↓
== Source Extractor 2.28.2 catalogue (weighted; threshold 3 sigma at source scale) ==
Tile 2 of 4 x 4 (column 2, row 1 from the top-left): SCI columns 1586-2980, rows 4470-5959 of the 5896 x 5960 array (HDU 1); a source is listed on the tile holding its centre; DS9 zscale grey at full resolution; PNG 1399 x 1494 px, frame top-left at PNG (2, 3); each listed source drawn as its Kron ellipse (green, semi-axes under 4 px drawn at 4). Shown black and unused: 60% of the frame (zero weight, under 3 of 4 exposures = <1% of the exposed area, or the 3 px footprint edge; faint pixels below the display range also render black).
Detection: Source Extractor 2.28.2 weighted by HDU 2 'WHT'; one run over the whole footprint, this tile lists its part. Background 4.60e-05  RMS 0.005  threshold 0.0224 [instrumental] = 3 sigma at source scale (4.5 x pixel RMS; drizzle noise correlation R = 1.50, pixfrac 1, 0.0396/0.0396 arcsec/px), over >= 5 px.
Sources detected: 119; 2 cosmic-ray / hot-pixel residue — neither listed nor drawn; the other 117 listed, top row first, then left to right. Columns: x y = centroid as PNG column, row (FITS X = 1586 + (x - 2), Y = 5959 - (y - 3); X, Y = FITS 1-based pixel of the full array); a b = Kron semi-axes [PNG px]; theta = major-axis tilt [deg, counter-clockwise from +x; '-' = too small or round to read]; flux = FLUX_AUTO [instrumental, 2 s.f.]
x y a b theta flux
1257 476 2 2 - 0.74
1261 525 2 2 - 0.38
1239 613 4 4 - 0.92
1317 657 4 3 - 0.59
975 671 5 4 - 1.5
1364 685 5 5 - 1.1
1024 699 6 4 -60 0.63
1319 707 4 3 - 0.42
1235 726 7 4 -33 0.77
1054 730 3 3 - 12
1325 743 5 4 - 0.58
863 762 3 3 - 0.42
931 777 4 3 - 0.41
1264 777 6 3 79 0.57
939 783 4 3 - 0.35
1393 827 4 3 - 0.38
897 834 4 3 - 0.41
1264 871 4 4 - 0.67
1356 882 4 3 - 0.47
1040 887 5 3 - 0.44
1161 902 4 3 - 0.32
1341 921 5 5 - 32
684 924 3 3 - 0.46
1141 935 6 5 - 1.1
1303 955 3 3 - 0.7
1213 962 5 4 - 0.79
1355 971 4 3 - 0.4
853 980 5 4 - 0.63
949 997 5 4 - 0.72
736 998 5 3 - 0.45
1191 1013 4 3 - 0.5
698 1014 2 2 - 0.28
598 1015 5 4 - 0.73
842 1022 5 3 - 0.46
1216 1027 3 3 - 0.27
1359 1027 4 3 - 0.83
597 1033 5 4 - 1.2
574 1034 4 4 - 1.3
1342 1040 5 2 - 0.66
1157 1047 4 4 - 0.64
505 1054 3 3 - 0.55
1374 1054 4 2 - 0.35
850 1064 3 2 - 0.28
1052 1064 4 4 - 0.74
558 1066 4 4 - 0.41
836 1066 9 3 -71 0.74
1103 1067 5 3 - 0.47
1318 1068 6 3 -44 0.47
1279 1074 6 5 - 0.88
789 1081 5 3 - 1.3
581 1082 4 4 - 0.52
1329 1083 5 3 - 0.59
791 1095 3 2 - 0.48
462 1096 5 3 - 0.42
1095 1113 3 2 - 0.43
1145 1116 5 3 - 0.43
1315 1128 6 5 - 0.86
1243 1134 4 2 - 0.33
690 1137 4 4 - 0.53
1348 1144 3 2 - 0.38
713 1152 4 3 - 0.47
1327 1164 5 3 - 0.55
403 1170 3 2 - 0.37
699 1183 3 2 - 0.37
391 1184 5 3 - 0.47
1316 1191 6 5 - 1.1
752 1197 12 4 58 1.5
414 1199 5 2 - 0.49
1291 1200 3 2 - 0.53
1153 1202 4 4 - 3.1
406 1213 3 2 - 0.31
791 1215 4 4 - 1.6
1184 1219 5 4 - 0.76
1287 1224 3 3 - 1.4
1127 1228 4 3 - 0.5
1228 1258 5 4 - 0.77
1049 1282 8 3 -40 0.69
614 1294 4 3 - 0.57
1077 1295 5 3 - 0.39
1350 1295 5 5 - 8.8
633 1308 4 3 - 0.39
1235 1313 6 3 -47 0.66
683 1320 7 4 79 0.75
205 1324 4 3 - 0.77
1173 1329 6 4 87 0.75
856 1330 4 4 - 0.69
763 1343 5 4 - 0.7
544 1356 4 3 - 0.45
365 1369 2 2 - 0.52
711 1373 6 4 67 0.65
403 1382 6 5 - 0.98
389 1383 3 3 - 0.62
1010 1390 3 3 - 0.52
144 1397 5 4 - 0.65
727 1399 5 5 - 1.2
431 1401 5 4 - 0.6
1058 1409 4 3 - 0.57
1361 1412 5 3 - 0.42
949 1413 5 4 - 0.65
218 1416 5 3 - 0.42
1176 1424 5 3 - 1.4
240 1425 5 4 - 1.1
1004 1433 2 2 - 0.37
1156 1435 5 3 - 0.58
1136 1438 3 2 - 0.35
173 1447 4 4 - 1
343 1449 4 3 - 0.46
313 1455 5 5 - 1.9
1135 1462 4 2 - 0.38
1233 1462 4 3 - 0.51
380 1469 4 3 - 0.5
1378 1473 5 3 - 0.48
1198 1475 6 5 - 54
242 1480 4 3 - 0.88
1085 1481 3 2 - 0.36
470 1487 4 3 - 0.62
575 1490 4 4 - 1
↑
Rewrite the items from their first line through the line containing "Detection: Source Extractor", inclusive, substituting "gray" for "grey" and changing nothing else. Give only those lines.

WRITTEN REPLY ->
== Source Extractor 2.28.2 catalogue (weighted; threshold 3 sigma at source scale) ==
Tile 2 of 4 x 4 (column 2, row 1 from the top-left): SCI columns 1586-2980, rows 4470-5959 of the 5896 x 5960 array (HDU 1); a source is listed on the tile holding its centre; DS9 zscale gray at full resolution; PNG 1399 x 1494 px, frame top-left at PNG (2, 3); each listed source drawn as its Kron ellipse (green, semi-axes under 4 px drawn at 4). Shown black and unused: 60% of the frame (zero weight, under 3 of 4 exposures = <1% of the exposed area, or the 3 px footprint edge; faint pixels below the display range also render black).
Detection: Source Extractor 2.28.2 weighted by HDU 2 'WHT'; one run over the whole footprint, this tile lists its part. Background 4.60e-05  RMS 0.005  threshold 0.0224 [instrumental] = 3 sigma at source scale (4.5 x pixel RMS; drizzle noise correlation R = 1.50, pixfrac 1, 0.0396/0.0396 arcsec/px), over >= 5 px.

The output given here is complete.